Field Demonstration of In Situ Stabilization (ISS) of Per- and Polyfluoroalkyl Substances in Soil with RemBind®

A field study was completed to assess the effectiveness of in-situ soil stabilization (ISS) to immobilize per- and polyfluoroalkyl substances (PFAS) impacted soil, including perfluorooctanesulfonic acid (PFOS) and perfluorooctanoic acid (PFOA), in a former burn pit at the Cavalier Space Force Station, North Dakota. Only a few field ISS studies have been published to-date and this work provides important practical considerations and performance data. Based on the results of a laboratory treatability study, RemBind® 100X, which consists of an aluminum hydroxide/carbon blend (amorphous aluminum hydroxide, kaolinite clay, and activated carbon), was applied at 3 percent by dry weight as a stabilizing material (or fixant) to impacted soil to reduce PFAS leaching from soil to groundwater. The fixant was distributed and mixed over a 3-foot vertical zone across a 100- x 100-foot area gridded into 18 test cells. Four performance monitoring events were completed throughout 19 months, during which soil samples were collected to assess PFAS leaching using Leaching Environmental Assessment Framework (LEAF) analysis, and vadose zone moisture was monitored using downhole nuclear magnetic resonance (NMR) imaging and in-situ moisture probes.
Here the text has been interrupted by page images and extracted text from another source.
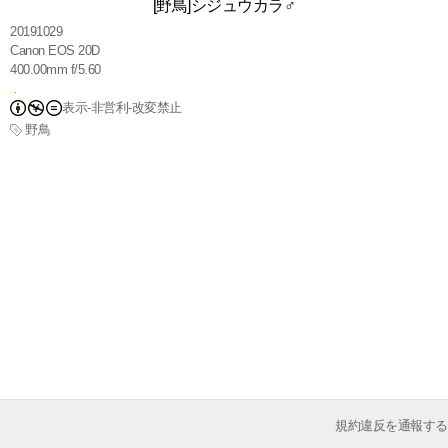
[野鳥]シジュウカラ♂
20191029
Canon EOS 20D
400.00mm f/5.60
表示-非営利-改変禁止
野鳥
規約違反を通報する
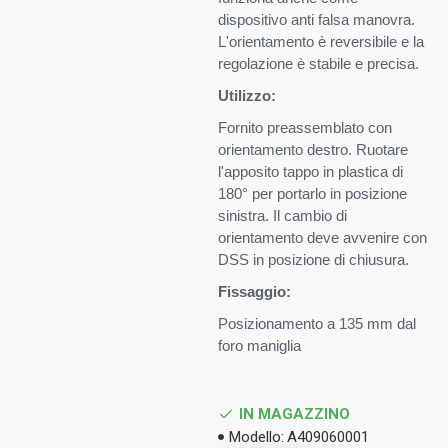
dispositivo anti falsa manovra.
L'orientamento è reversibile e la
regolazione è stabile e precisa.
Utilizzo:
Fornito preassemblato con
orientamento destro. Ruotare
l'apposito tappo in plastica di
180° per portarlo in posizione
sinistra. Il cambio di
orientamento deve avvenire con
DSS in posizione di chiusura.
Fissaggio:
Posizionamento a 135 mm dal
foro maniglia
IN MAGAZZINO
Modello:
A409060001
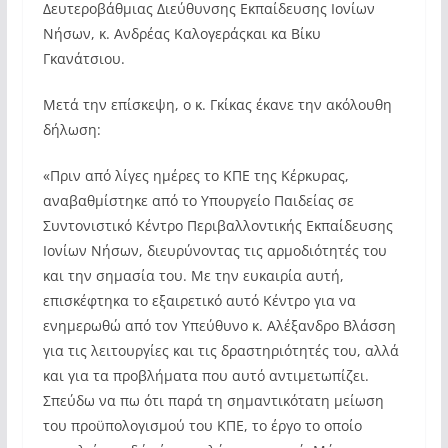
Δευτεροβάθμιας Διεύθυνσης Εκπαίδευσης Ιονίων
Νήσων, κ. Ανδρέας Καλογεράςκαι κα Βίκυ
Γκανάτσιου.
Μετά την επίσκεψη, ο κ. Γκίκας έκανε την ακόλουθη
δήλωση:
«Πριν από λίγες ημέρες το ΚΠΕ της Κέρκυρας,
αναβαθμίστηκε από το Υπουργείο Παιδείας σε
Συντονιστικό Κέντρο Περιβαλλοντικής Εκπαίδευσης
Ιονίων Νήσων, διευρύνοντας τις αρμοδιότητές του
και την σημασία του. Με την ευκαιρία αυτή,
επισκέφτηκα το εξαιρετικό αυτό Κέντρο για να
ενημερωθώ από τον Υπεύθυνο κ. Αλέξανδρο Βλάσση
για τις λειτουργίες και τις δραστηριότητές του, αλλά
και για τα προβλήματα που αυτό αντιμετωπίζει.
Σπεύδω να πω ότι παρά τη σημαντικότατη μείωση
του προϋπολογισμού του ΚΠΕ, το έργο το οποίο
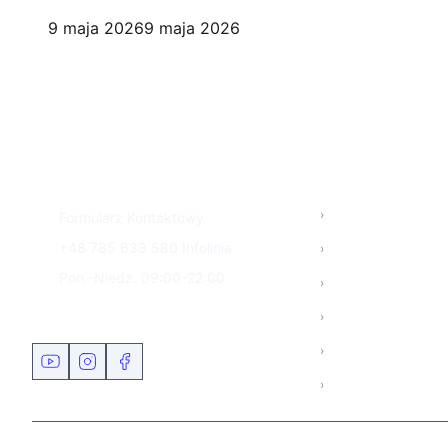
9 maja 2026
9 maja 2026
STRONA GŁÓ
SZYBKI KONTAKT
Meble
Formularz Kontaktowy
Salon
+48 785 633 580
Infolinia
Pon.-Niedz. 09:00-22:00
Meble od zaraz
Blog
NASZE PROFILE
Salony
Kontakt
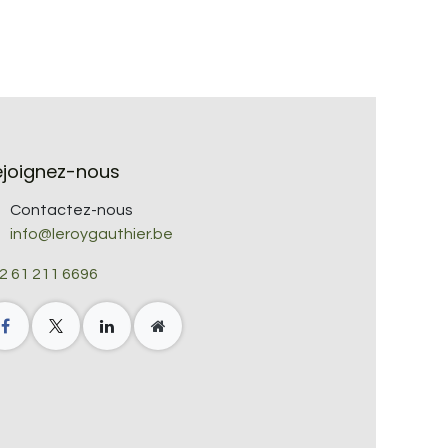
ejoignez-nous
Contactez-nous
info@leroygauthier.be
2 61 211 6696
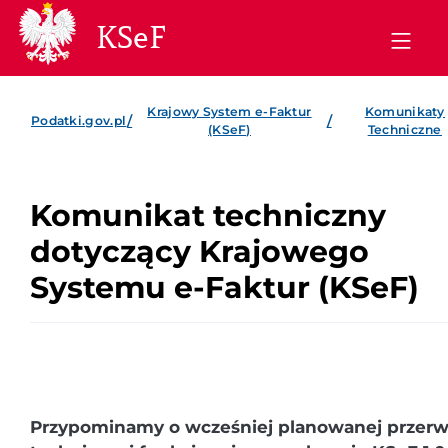
KSeF
Krajowy System e-Faktur
Komunikaty
/
/
Podatki.gov.pl
(KSeF)
Techniczne
Komunikat techniczny
dotyczący Krajowego
Systemu e-Faktur (KSeF)
Przypominamy o wcześniej planowanej przerw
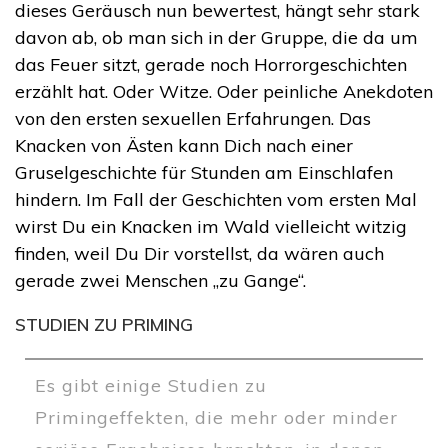
dieses Geräusch nun bewertest, hängt sehr stark
davon ab, ob man sich in der Gruppe, die da um
das Feuer sitzt, gerade noch Horrorgeschichten
erzählt hat. Oder Witze. Oder peinliche Anekdoten
von den ersten sexuellen Erfahrungen. Das
Knacken von Ästen kann Dich nach einer
Gruselgeschichte für Stunden am Einschlafen
hindern. Im Fall der Geschichten vom ersten Mal
wirst Du ein Knacken im Wald vielleicht witzig
finden, weil Du Dir vorstellst, da wären auch
gerade zwei Menschen „zu Gange“.
STUDIEN ZU PRIMING
Es gibt einige Studien zu
Primingeffekten, die mehr oder minder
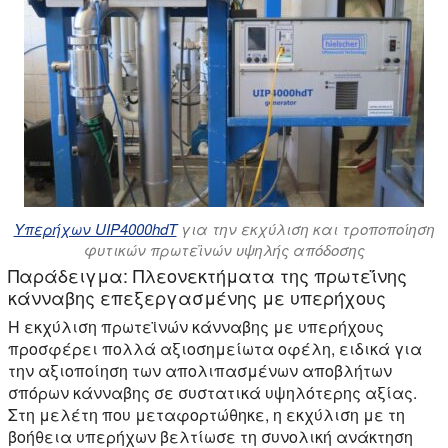
Υπερήχων UIP4000hdT
για την εκχύλιση και τροποποίηση
φυτικών πρωτεϊνών υψηλής απόδοσης
Παράδειγμα: Πλεονεκτήματα της πρωτεΐνης
κάνναβης επεξεργασμένης με υπερήχους
Η εκχύλιση πρωτεϊνών κάνναβης με υπερήχους
προσφέρει πολλά αξιοσημείωτα οφέλη, ειδικά για
την αξιοποίηση των απολιπασμένων αποβλήτων
σπόρων κάνναβης σε συστατικά υψηλότερης αξίας.
Στη μελέτη που μεταφορτώθηκε, η εκχύλιση με τη
βοήθεια υπερήχων βελτίωσε τη συνολική ανάκτηση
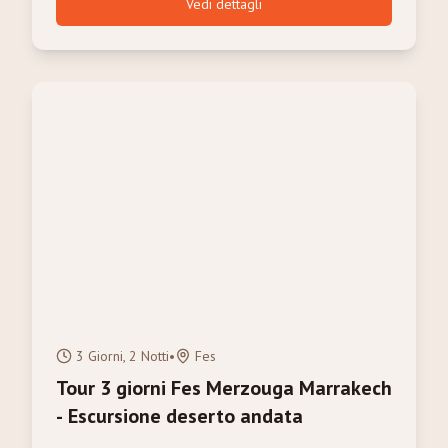
Vedi dettagli
3 Giorni, 2 Notti
•
Fes
Tour 3 giorni Fes Merzouga Marrakech
- Escursione deserto andata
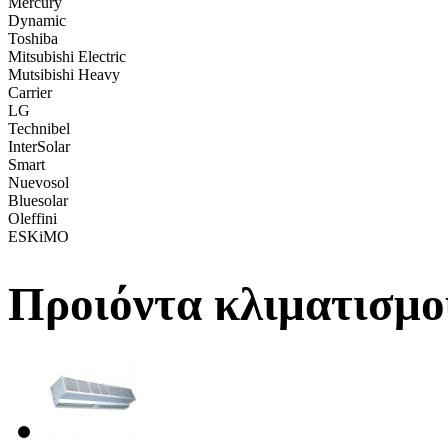
Mercury
Dynamic
Toshiba
Mitsubishi Electric
Mutsibishi Heavy
Carrier
LG
Technibel
InterSolar
Smart
Nuevosol
Bluesolar
Oleffini
ESKiMO
Προιόντα κλιματισμο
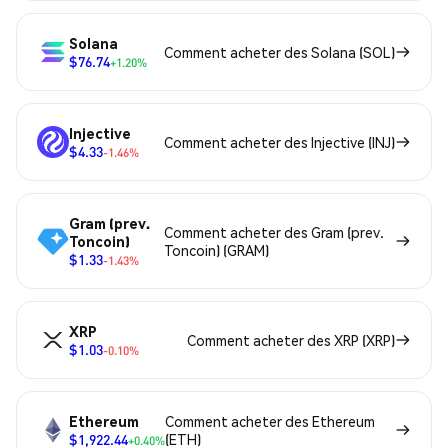
Solana
Comment acheter des Solana (SOL)
$76.74
+1.20%
Injective
Comment acheter des Injective (INJ)
$4.33
-1.46%
Gram (prev.
Comment acheter des Gram (prev.
Toncoin)
Toncoin) (GRAM)
$1.33
-1.43%
XRP
Comment acheter des XRP (XRP)
$1.03
-0.10%
Ethereum
Comment acheter des Ethereum
$1,922.44
(ETH)
+0.40%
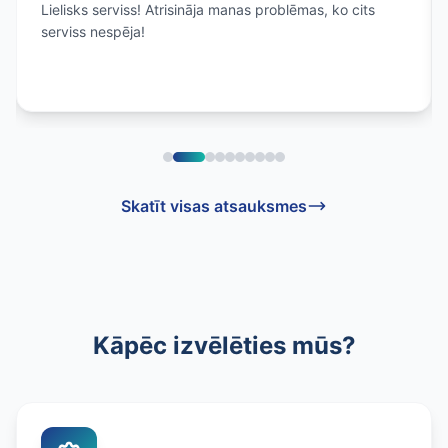
Lielisks serviss! Atrisināja manas problēmas, ko cits
serviss nespēja!
Skatīt visas atsauksmes
Kāpēc izvēlēties mūs?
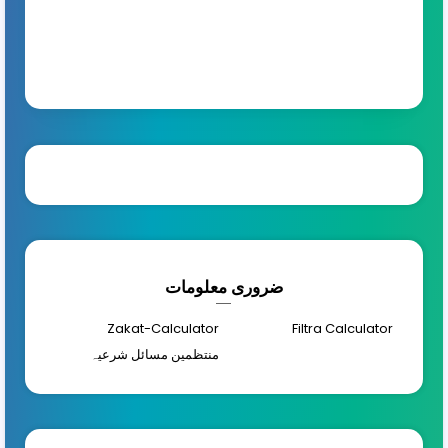
ضروری معلومات
Zakat-Calculator
Filtra Calculator
منتظمین مسائل شرعیہ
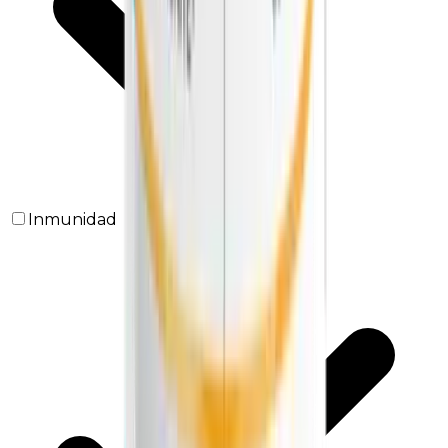
Inmunidad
For all PFAS analyzed, leachate concentrations following leachate testing, were reduced by at least 95 percent (±5.1%) for each of the four sampling events and concentrations were measured at levels less than the United States Environmental Protection Agency’s (USEPA’s) regional screening levels (OSD 2023) and maximum contaminant levels (EPA 2024) for PFOS, PFOA, perfluorobutanoic acid (PFBA), perfluorobutanesulfonic acid (PFBS), perfluorononanoic acid (PFNA), perfluorohexanoic acid (PFHxA), perfluorohexanesulfonic acid (PFHxS), and hexafluoropropylene oxide dimer acid (HFPO-DA). Furthermore, the approach was effective at reducing leaching from the stabilized soils, while still allowing infiltration of precipitation. Overall, this study confirms the efficacy of this technology and therefore should be consideration at other similar PFAS-impacted sites.